Protein phosphorylation helps control most processes in cells. Phosphorylation most often occurs at serine, threonine, or tyrosine residues in proteins. Histidine residues also can be phosphorylated, but biologists have assumed this is rare. A new study suggests that histidine phosphorylation might be more common than previously thought.
Albert J. R. Heck, Simone Lemeer, and coworkers at the University of Utrecht have developed a new proteomics approach for analyzing histidine phosphorylation (Nat. Methods 2018, DOI: 10.1038/nmeth.4580). They use Fe3+-immobilized metal affinity chromatography to enrich peptides with phosphorylated histidines in samples and then analyze the peptides by liquid chromatography-tandem mass spectrometry. By applying milder conditions than are typically used in phosphopeptide enrichments, the team can prevent hydrolysis of the unstable histidine phosphorylation.

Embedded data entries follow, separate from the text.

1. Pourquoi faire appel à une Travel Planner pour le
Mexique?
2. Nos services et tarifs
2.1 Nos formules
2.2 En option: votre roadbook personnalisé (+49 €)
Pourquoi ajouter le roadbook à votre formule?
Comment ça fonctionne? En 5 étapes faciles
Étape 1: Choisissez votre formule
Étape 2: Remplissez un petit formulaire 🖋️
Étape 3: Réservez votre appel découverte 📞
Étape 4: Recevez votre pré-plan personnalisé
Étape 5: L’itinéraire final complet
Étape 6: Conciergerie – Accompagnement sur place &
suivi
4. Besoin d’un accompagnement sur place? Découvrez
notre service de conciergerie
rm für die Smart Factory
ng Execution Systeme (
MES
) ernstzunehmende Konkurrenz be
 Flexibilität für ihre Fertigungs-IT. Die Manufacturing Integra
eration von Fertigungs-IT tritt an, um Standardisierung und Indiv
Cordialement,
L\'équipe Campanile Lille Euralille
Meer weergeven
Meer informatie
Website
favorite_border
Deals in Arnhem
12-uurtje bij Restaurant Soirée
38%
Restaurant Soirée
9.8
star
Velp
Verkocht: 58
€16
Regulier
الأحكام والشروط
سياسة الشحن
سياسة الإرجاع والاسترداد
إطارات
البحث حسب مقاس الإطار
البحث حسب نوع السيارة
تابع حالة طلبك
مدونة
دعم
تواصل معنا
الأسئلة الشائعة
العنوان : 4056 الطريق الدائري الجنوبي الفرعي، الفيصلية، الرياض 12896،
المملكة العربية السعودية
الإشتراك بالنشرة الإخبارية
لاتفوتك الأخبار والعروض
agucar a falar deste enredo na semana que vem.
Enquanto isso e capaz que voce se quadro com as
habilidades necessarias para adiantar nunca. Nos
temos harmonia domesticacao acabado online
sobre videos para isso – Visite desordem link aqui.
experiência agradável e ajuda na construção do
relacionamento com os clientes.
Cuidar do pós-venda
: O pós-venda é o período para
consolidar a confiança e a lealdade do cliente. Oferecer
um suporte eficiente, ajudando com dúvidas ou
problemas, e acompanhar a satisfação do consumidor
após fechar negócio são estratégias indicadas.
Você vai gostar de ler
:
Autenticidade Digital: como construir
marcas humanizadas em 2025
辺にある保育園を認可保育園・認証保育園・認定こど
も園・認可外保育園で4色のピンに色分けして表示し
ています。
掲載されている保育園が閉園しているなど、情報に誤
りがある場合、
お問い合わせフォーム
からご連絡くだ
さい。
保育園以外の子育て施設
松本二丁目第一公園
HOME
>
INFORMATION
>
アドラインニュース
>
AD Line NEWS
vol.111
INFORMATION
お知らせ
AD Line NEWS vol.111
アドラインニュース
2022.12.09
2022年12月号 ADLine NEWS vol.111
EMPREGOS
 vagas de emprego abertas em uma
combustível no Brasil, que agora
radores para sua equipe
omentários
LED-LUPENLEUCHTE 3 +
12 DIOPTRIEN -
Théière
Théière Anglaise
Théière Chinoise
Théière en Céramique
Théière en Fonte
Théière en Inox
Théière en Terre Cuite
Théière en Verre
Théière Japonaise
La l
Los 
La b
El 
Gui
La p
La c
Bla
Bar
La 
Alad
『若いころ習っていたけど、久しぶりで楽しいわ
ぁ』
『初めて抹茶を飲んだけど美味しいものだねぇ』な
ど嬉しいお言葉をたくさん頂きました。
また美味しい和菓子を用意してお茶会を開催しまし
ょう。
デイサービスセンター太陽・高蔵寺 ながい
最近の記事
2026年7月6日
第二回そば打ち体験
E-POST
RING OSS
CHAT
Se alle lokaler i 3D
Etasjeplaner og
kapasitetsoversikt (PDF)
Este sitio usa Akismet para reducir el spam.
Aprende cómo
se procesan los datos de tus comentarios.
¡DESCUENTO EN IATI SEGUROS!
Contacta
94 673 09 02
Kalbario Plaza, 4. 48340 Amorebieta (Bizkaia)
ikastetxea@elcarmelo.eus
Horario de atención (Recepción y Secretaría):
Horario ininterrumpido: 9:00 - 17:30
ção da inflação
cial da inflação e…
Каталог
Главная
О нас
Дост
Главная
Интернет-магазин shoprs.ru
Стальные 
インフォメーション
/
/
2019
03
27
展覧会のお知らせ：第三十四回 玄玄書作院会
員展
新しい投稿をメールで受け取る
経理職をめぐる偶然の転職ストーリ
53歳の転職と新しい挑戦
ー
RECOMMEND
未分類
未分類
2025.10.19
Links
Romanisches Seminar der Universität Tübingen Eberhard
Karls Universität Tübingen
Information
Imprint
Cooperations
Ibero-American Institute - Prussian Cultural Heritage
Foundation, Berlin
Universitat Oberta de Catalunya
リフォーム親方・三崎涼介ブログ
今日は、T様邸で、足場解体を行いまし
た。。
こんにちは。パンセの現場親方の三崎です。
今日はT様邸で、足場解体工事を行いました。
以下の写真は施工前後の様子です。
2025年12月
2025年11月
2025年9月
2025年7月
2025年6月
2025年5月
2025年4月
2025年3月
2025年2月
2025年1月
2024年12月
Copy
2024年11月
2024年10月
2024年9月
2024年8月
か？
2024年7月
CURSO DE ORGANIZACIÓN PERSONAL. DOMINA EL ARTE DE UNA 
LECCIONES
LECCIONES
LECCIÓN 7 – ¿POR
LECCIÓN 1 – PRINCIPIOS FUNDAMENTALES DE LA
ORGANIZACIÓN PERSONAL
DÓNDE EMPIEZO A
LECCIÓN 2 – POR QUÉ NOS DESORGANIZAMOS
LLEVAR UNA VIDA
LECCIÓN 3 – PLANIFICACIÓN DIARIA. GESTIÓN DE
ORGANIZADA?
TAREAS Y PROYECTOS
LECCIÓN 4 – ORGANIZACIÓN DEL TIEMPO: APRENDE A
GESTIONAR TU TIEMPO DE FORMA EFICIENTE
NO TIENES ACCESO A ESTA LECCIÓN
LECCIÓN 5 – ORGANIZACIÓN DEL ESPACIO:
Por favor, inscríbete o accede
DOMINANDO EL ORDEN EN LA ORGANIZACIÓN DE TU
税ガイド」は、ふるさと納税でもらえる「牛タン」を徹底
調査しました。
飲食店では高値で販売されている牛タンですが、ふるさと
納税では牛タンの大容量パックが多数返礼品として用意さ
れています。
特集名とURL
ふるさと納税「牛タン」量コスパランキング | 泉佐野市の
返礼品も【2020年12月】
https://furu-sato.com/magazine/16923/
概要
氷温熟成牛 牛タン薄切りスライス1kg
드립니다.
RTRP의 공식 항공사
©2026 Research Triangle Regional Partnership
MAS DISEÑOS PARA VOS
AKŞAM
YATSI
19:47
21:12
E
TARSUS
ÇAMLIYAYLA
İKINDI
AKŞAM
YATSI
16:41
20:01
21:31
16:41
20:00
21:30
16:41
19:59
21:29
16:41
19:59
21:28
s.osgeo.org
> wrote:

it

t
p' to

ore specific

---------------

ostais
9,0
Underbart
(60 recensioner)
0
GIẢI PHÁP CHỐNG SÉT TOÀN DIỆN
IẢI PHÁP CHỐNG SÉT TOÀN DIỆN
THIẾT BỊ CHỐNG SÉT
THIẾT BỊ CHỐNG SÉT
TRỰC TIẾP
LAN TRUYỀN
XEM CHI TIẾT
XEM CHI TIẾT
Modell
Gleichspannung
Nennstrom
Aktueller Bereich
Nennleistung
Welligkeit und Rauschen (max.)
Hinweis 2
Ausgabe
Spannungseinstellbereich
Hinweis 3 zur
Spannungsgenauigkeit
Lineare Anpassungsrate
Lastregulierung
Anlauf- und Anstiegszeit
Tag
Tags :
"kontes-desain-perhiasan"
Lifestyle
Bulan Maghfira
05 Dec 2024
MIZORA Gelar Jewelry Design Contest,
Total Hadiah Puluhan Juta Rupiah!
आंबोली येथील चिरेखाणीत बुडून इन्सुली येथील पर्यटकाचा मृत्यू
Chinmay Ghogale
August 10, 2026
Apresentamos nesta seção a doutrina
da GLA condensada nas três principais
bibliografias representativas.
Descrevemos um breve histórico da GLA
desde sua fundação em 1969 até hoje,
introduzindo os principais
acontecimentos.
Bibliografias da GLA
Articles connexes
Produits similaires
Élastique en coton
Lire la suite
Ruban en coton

The researchers demonstrated the power of the method by studying protein histidine phosphorylation in Escherichia coli. They detected 2,129 phosphorylation sites, which is about 10 times as many as seen with established analytical methods. Of those sites, 246 were phosphohistidine sites, occurring on 173 bacterial proteins. The researchers were surprised to find that histidine phosphorylation represented about 10% of the overall E. coli phosphoproteome, making it about as abundant and frequent as phosphorylation on threonine or tyrosine residues.
The researchers think that the new method “could help answer long-standing questions about whether histidine phosphorylation also plays a major biological role in higher organisms,” including humans.